Tell us about a time you learned something new: what was exciting and/or challenging about it? What did you discover about yourself as a learner?
Living in community is at the core of what we do. What does community mean to you, and how have you fostered it in your world?
Sample Essay
Read below for an example of an outstanding TMS Application Essay, written by Oona Romano F’24.
The essay responds to the TMS prompt, “Living in community is at the core of what we do. What does community mean to you, and how have you fostered it in your world?”
Last summer I left my house in the middle of San Francisco with my brother and father, driving up to the Sierra Nevada foothills. We all carried our phones along with stress from the long work and school weeks. My brother and I had our headphones on, looking at our separate screens while my dad drove in silence. It was early in the morning, and we were headed to the annual Anti-Recidivism Coalition retreat. As the buildings and street lights turned into mountains and trees, we started to forget about our phones that soon we would not be using at all.
We’ve done this every year since I was six years old — spent a weekend with 75 formerly incarcerated people. The idea is simple: just be there, together, and support people as they rebuild and experience joys of their lives that have been postponed by the justice system. I’ve never fit in, really, at least not externally, and this trip it felt especially obvious: I'm a girl and white and small and young. Still, these annual trips have taught me more about community and vulnerability, and how the two are related, more than anything else in my life.
I was happy just to be out of the city. There, my community is built around achievement. Each student at my school wants to have the highest grades. Each kid on my soccer team wants to be the best. We don’t say we’re competing with each other, but we are. It makes me feel like if I am not ahead, I am behind. It can be extremely isolating, my peers in my community are all doing similar things, but we don’t really have a common cause. Strange as it might sound, when I join up with dozens of former gang members, many with tattoos up their necks, who stand feet taller than me and have arms the size of my legs, I relax a little. We’re not competing with each other. We’re just together, making each other laugh and hoping each other succeeds.
On the first night of the retreat, we ate dinner with a 32-year-old man I didn't know. He told us how he started serving time for murder when he was 15 and had just gotten out of prison. He had so much enthusiasm for all the experiences he now cherished now that he was out, ones I had unwittingly overlooked. Although he had never met us before, he was so genuinely invested and vulnerable with us. After it got really dark, he showed us different constellations as we all stared at the same sky that we immutably shared, despite our completely separate life experiences.
The next day we paddled down the American River.

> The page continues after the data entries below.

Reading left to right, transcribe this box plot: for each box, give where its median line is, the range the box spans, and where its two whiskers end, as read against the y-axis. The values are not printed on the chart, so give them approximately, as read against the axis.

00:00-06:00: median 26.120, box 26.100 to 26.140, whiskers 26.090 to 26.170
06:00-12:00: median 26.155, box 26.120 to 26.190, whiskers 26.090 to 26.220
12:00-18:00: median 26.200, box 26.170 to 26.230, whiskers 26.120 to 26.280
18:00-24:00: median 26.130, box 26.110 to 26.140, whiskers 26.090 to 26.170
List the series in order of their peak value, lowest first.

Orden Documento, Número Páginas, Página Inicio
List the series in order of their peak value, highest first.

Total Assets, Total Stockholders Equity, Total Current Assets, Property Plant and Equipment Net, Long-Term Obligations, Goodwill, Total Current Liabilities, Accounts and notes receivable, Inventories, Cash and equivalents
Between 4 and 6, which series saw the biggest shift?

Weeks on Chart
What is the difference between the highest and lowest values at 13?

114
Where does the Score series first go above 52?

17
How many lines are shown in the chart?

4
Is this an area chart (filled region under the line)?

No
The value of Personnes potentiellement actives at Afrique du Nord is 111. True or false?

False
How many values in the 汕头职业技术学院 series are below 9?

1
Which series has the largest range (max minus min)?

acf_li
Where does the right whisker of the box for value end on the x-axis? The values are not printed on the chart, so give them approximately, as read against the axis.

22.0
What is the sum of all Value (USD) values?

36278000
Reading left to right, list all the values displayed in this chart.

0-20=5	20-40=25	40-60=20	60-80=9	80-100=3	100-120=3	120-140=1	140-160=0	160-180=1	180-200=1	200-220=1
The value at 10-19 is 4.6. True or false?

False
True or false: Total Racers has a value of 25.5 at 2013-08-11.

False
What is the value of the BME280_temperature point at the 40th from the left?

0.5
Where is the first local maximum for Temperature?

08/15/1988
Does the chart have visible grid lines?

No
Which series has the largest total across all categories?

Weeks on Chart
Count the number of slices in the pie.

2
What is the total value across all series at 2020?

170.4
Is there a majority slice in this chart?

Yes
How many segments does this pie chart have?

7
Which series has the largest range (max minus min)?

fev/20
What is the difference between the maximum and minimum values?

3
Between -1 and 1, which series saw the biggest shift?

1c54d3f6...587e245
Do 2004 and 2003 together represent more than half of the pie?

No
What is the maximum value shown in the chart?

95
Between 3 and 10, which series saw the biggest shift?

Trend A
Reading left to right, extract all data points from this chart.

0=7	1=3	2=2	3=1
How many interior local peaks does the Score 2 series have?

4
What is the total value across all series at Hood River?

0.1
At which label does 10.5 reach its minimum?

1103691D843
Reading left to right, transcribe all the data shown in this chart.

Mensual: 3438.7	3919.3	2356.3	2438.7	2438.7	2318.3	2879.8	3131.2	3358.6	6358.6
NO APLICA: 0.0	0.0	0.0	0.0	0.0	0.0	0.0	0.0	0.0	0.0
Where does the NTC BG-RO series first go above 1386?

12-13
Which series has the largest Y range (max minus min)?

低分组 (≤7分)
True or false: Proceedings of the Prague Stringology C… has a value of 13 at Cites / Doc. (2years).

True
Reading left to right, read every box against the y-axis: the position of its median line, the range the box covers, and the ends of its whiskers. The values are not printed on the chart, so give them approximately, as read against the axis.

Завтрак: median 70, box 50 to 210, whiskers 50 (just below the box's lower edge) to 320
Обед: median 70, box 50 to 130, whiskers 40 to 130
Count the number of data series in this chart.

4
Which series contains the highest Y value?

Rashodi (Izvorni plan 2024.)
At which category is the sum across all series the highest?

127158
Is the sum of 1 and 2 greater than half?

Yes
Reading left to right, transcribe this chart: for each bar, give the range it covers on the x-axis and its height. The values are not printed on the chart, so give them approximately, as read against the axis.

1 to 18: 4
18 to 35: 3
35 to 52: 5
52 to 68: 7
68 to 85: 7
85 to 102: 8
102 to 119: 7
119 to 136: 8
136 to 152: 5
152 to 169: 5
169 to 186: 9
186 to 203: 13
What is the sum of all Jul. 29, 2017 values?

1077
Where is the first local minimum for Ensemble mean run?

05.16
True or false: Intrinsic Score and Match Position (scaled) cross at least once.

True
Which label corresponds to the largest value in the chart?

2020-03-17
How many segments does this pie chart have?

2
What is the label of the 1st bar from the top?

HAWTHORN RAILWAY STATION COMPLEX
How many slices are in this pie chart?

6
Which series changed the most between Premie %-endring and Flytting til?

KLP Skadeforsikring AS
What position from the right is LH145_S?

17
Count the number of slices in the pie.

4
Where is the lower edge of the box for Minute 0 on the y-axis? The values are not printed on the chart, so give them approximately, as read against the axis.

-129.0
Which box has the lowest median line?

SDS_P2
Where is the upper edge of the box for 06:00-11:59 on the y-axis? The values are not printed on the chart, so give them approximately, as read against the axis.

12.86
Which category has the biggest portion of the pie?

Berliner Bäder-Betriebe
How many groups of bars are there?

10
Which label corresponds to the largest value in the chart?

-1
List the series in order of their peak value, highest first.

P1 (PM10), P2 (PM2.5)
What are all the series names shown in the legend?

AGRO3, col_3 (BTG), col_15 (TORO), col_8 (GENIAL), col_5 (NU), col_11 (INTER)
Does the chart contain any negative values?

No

In our raft was Jerome, who was 62 who had just lived his first year out of prison for the first time since he was 17. We spent the day balancing each others’ weight in the raft, trusting each other not to screw up on the rapids, laughing, splashing, managing too much gear.
That night, all of us (who were almost all men), tired and sun-struck, sat around a campfire. The night was not about me — far from it. People talked and I just listened. It was magical and transformative. We’d had to trust each other in simple ways during the day and I think that trust allowed people to be open with a mutual destigmatized understanding. People talked about family members getting murdered. People talked about committing murder themselves. People talked about poverty and heartbreak and close relationships they had in their gangs. People talked about how overwhelming it is to re-enter society after being locked away, thrown out, and forgotten about.
I always hope to bring how much those people embraced me despite our differences and the healing feeling of those weekends home with me, but it’s hard to do. Like my friends at home, I want to do well in my classes and win my games. But I also know I’m best when I’m outside all that. Those ARC trips have taught me that community is not made by people doing the same thing and being “good” at it. Community is made by caring and wanting the best for each other.